I recently read an article (Math Meltdown by Patrick Welsh) sent to me by my superintendent about math instruction in the US. The basic premise of the article is whether or not math instruction tries to cover too much material at the risk of not allowing students time to learn all the basic facts really well. The author asserts that across all subject areas, instruction now focuses on conceptual thinking rather than some basic memorization. So students are being "trained" to think about big pictures and problem solving at the risk of not having basic skills. Welsh believes that it is necessary to put more emphasis on teaching kids basic skills - addition, subtraction, fractions, whole numbers, etc. - in the early grades and leave the conceptual thinking until kids are teenagers and have a better ability to think abstractly.
This has been a great dilemna recently. I felt the pull as a classroom teacher myself. I had so many standards to cover to prepare my kids for the state test (PACT) that I felt like I had to cover every standard to make sure that kids would be able to attempt every question on the test. What I didn't realize is that by covering the surface of everything, that I probably didn't do a great job of teaching most things. I was going an inch deep with most math skills, enough for students to give it back to me successfully on an assessment, and covering a million areas.
I look at it now and see that it is probably more important to cover less topics (an inch wide) and go deeper to make sure that kids truly understand the skill that is to be learned.
This approach to teaching takes great skill, because with a heterogeneous classroom, some students will be ready to move on well before others.
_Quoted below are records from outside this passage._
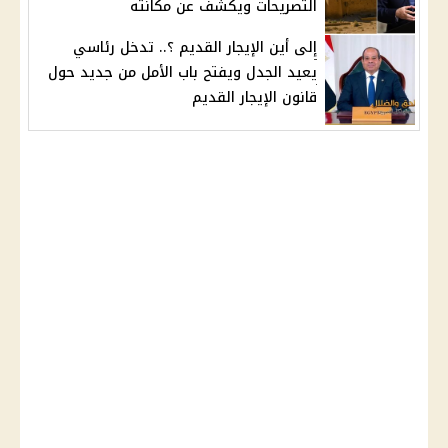
التصريحات ويكشف عن مكانته
إلى أين الإيجار القديم ؟.. تدخل رئاسي
يعيد الجدل ويفتح باب الأمل من جديد حول
قانون الإيجار القديم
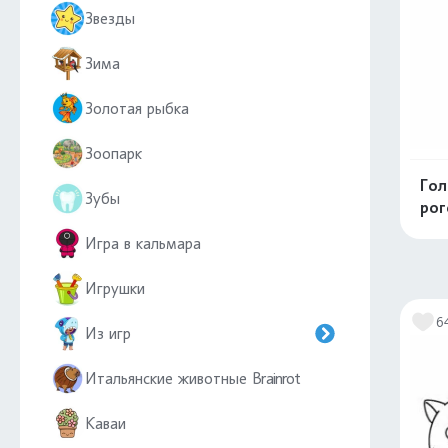
Звезды
Зима
Золотая рыбка
Зоопарк
Гол
Зубы
ро
Игра в кальмара
Игрушки
6
Из игр
Итальянские животные Brainrot
Каваи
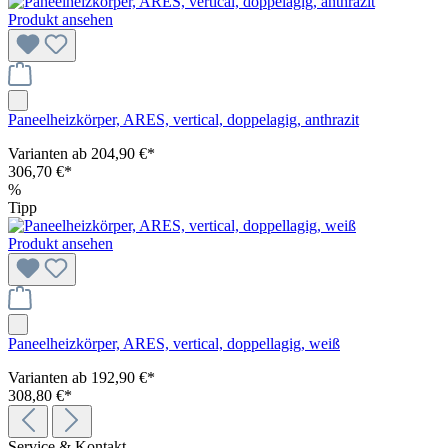
Produkt ansehen
Paneelheizkörper, ARES, vertical, doppelagig, anthrazit
Varianten ab
204,90 €*
306,70 €*
%
Tipp
Produkt ansehen
Paneelheizkörper, ARES, vertical, doppellagig, weiß
Varianten ab
192,90 €*
308,80 €*
Service & Kontakt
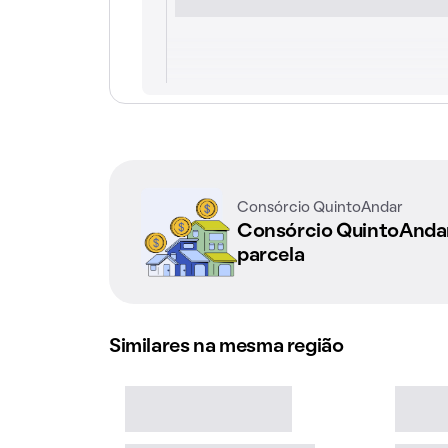
Consórcio QuintoAndar
Consórcio QuintoAnd
parcela
Similares na mesma região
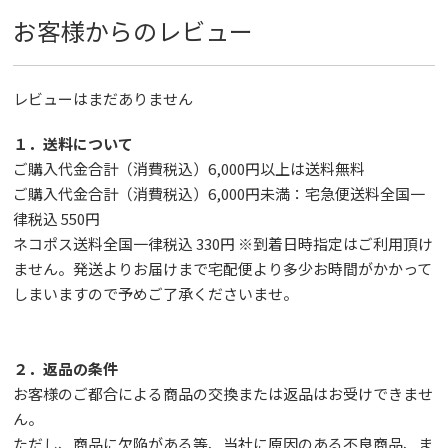
お客様からのレビュー
レビューはまだありません
１．送料について
ご購入代金合計（消費税込）6,000円以上は送料無料
ご購入代金合計（消費税込）6,000円未満：宅急便送料全国一
律税込 550円
ネコポス送料全国一律税込 330円 ※到着日時指定はご利用頂け
ません。発送よりお届けまで宅配便より多少お時間がかかって
しまいますので予めご了承くださいませ。
２．返品の条件
お客様のご都合による商品の交換または返品はお受けできませ
ん。
ただし、
商品に欠陥がある等、当社に原因のある不良商品、ま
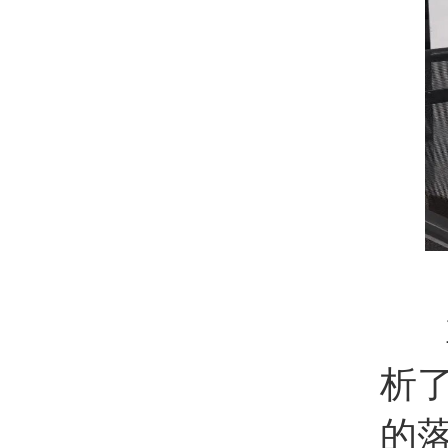
韩
析
的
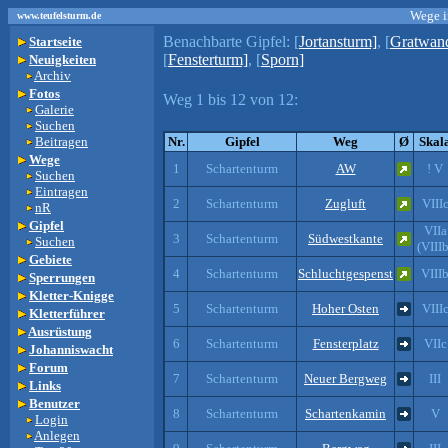
Wege i
www.teufelsturm.de
Benachbarte Gipfel:
[
Jortansturm]
, [
Gratwan
Startseite
[
Fensterturm]
, [
Sporn]
Neuigkeiten
Archiv
Fotos
Weg 1 bis 12 von 12:
Galerie
Suchen
Beitragen
Nr.
Gipfel
Weg
Ø
Skal
Wege
1
Schartenturm
AW
! V
Suchen
Eintragen
2
Schartenturm
Zugluft
VIII
nR
Gipfel
VIIa
3
Schartenturm
Südwestkante
Suchen
(VIIIb
Gebiete
4
Schartenturm
Schluchtgespenst
VIII
Sperrungen
Kletter-Knigge
5
Schartenturm
Hoher Osten
VIII
Kletterführer
Ausrüstung
6
Schartenturm
Fensterplatz
VIIc
Johanniswacht
Forum
7
Schartenturm
Neuer Bergweg
III
Links
Benutzer
8
Schartenturm
Schartenkamin
V
Login
Anlegen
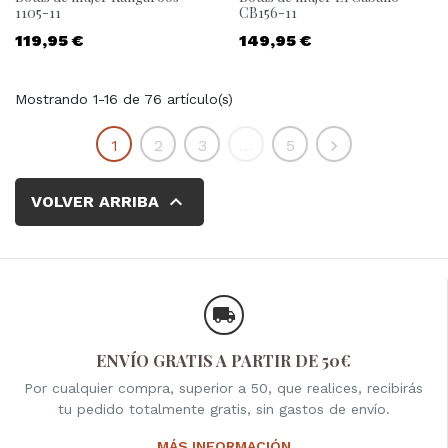
1105-11
CB156-11
Precio
Precio
119,95 €
149,95 €
Mostrando 1-16 de 76 artículo(s)
Siguiente
1
2
3
…
5


VOLVER ARRIBA
ENVÍO GRATIS A PARTIR DE 50€
Por cualquier compra, superior a 50, que realices, recibirás
tu pedido totalmente gratis, sin gastos de envío.
MÁS INFORMACIÓN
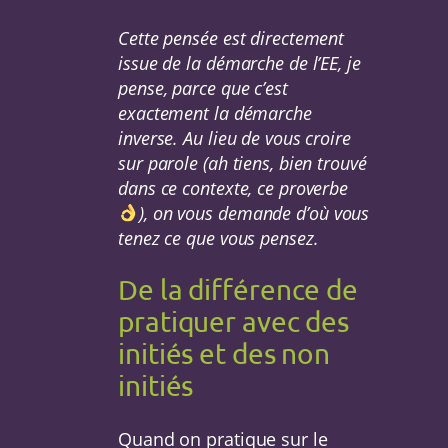
Cette pensée est directement
issue de la démarche de l’EE, je
pense, parce que c’est
exactement la démarche
inverse. Au lieu de vous croire
sur parole (ah tiens, bien trouvé
dans ce contexte, ce proverbe
), on vous demande d’où vous
tenez ce que vous pensez.
De la différence de
pratiquer avec des
initiés et des non
initiés
Quand on pratique sur le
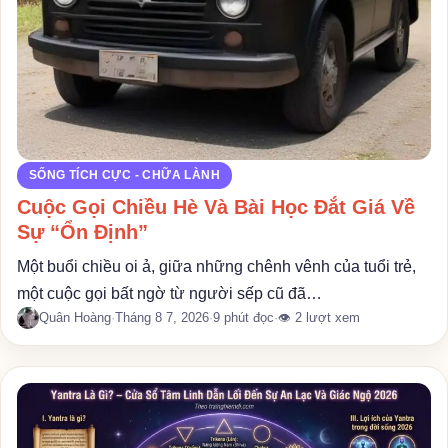
SỐNG TÍCH CỰC - CHỮA LÀNH
Cuộc Gọi Chiều Hè Và Bài Học Đắt Giá Về
Sự “Ổn Định”
Một buổi chiều oi ả, giữa những chênh vênh của tuổi trẻ,
một cuộc gọi bất ngờ từ người sếp cũ đã…
Quân Hoàng
·
Tháng 8 7, 2026
·
9 phút đọc
·
👁 2 lượt xem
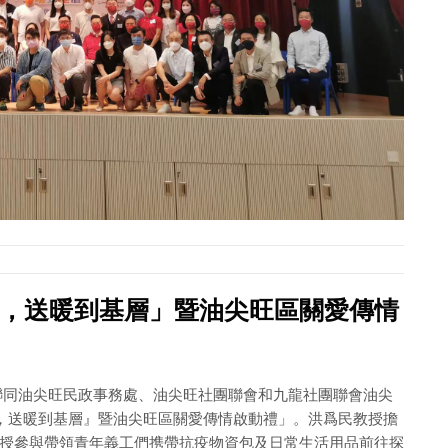
貧，送暖到基層」暨油尖旺區關愛傳情
基金聯同油尖旺民政事務處、油尖旺社團聯會和九龍社團聯會油尖
，送暖到基層』暨油尖旺區關愛傳情啟動禮」。洪爲民教授擔
授參與帶領青年義工們携帶抗疫物資包及日常生活用品前往探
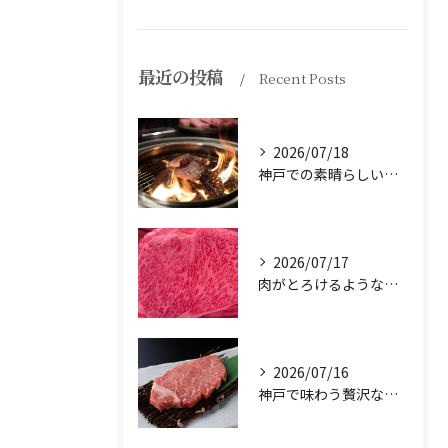
最近の投稿
Recent Posts
2026/07/18
神戸での素晴らしい体験をお探しですか？
2026/07/17
肉がとろけるような味わいを体験したことはありますか？
2026/07/16
神戸で味わう贅沢なひとときを。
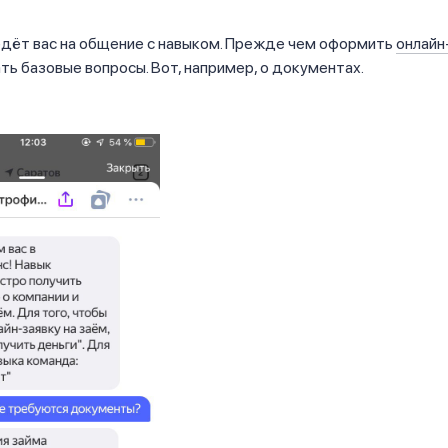
едёт вас на общение с навыком. Прежде чем оформить
онлайн
ь базовые вопросы. Вот, например, о документах.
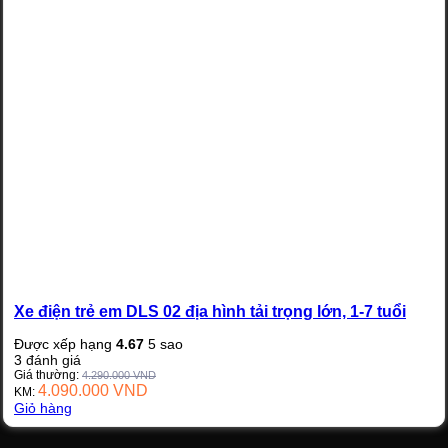
Xe điện trẻ em DLS 02 địa hình tải trọng lớn, 1-7 tuổi
Được xếp hạng
4.67
5 sao
3
đánh giá
Giá thường:
4.290.000
VND
4.090.000
VND
KM:
Giỏ hàng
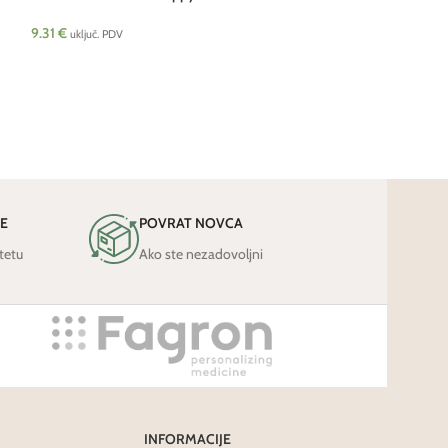
9.31
€
9.31
€
uključ. PDV
uključ. PDV
JE
POVRAT NOVCA
tetu
Ako ste nezadovoljni
INFORMACIJE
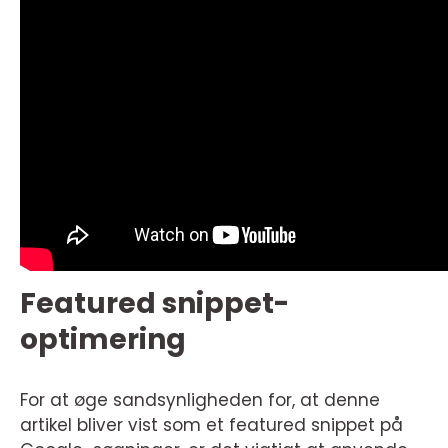
Featured snippet-
optimering
For at øge sandsynligheden for, at denne
artikel bliver vist som et featured snippet på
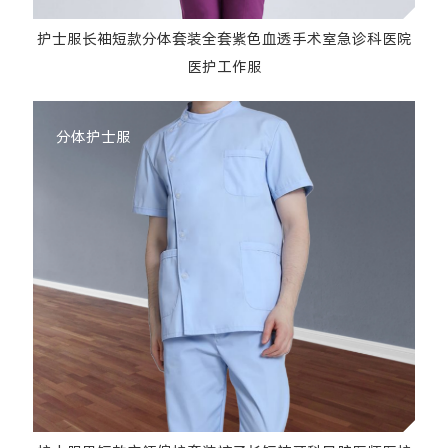
护士服长袖短款分体套装全套紫色血透手术室急诊科医院
医护工作服
分体护士服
This requires a teacher to differentiate the curriculum to make sure that all students' needs are being met.
However, in SC, we still test students at the end of the year on a "million" topics covering all of the standards. Maybe we will get to the point where we decide to have fewer standards in order to cover them more deeply. Our district has adopted a math program (Everyday Counts Math) that promises to strike a balance between conceptual thinking and basic skills (memorization). I don't know if we will ever get to the point where we can cover math skills a mile deep until math standards are rewritten to include fewer skills and are more age appropriate.